Author: Barry Wilson
Publisher: Elsevier
Published: 2013-07-23
Total Pages: 0
ISBN-13: 9780124095168
DOWNLOAD EBOOK →The Biogeography of the Australian North West Shelf provides the first assembly of existing information of the North West Shelf in terms of geological, oceanographic and climatological history and current understanding of such issues as biodiversity, connectivity, larval dispersal and speciation in the sea that determine the distribution patterns of its invertebrate fauna. It is intended as a source of information and ideas on the biota of the shelf and its evolutionary origins and affinities and the environmental drivers of species' ecology and distribution and ecosystem function. Regulators and industry environmental managers worldwide, but especially on the resource-rich North West Shelf, are faced with having to make decisions without adequate information or understanding of conservation values or the factors that drive ecosystem processes and resilience in the face of increasing anthropogenic and natural change. This book will provide a resource of information and ideas and extensive references to issues of primary concern. It will provide a big-picture narrative, putting the marine biota into a geological, evolutionary, and regional biodiversity context.

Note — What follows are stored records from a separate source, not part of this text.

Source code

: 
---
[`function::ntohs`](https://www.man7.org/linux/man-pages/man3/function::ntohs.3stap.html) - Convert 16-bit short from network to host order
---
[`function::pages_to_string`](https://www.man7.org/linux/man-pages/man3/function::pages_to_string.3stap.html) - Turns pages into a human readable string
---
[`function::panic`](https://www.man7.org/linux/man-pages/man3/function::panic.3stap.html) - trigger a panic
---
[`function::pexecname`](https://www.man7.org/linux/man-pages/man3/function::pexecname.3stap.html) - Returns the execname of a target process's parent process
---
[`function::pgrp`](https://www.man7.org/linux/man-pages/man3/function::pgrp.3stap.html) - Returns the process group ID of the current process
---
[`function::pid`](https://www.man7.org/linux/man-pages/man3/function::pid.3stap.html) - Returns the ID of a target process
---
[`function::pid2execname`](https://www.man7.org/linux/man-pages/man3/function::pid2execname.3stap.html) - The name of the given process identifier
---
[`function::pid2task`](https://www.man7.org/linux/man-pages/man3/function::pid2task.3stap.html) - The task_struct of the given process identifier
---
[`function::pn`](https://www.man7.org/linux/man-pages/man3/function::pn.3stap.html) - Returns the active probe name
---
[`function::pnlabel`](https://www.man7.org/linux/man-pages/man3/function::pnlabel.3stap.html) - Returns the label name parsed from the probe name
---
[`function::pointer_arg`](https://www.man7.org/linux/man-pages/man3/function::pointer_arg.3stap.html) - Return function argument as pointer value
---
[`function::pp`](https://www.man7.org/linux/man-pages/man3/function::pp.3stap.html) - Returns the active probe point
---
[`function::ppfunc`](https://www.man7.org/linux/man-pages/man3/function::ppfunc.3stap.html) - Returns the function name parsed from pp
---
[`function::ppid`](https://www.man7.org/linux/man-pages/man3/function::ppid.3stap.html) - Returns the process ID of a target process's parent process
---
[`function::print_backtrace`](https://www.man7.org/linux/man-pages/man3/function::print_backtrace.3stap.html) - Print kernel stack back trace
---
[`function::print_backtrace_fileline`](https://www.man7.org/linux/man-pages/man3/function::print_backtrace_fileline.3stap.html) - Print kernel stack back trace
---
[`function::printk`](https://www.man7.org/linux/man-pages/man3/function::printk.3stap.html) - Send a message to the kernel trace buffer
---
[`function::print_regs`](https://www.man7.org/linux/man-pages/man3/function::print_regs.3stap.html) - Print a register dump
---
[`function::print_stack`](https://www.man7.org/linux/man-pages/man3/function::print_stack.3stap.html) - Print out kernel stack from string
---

Author: Mary T. Kalin Arroyo
Publisher: Springer Science & Business Media
Published: 2012-12-06
Total Pages: 468
ISBN-13: 146122490X
DOWNLOAD EBOOK →Mediterranean-type ecosystems have provided ecologists with some of the most scientifically-rewarding opportunities to formulate and evaluate hypotheses about large and small-scale ecological phenomena. Comparison of mediterranean-type climate ecosystems in different parts of the world has not only permitted a strong test for ecological convergence, but also critical understanding of key ecophysiological and population processes.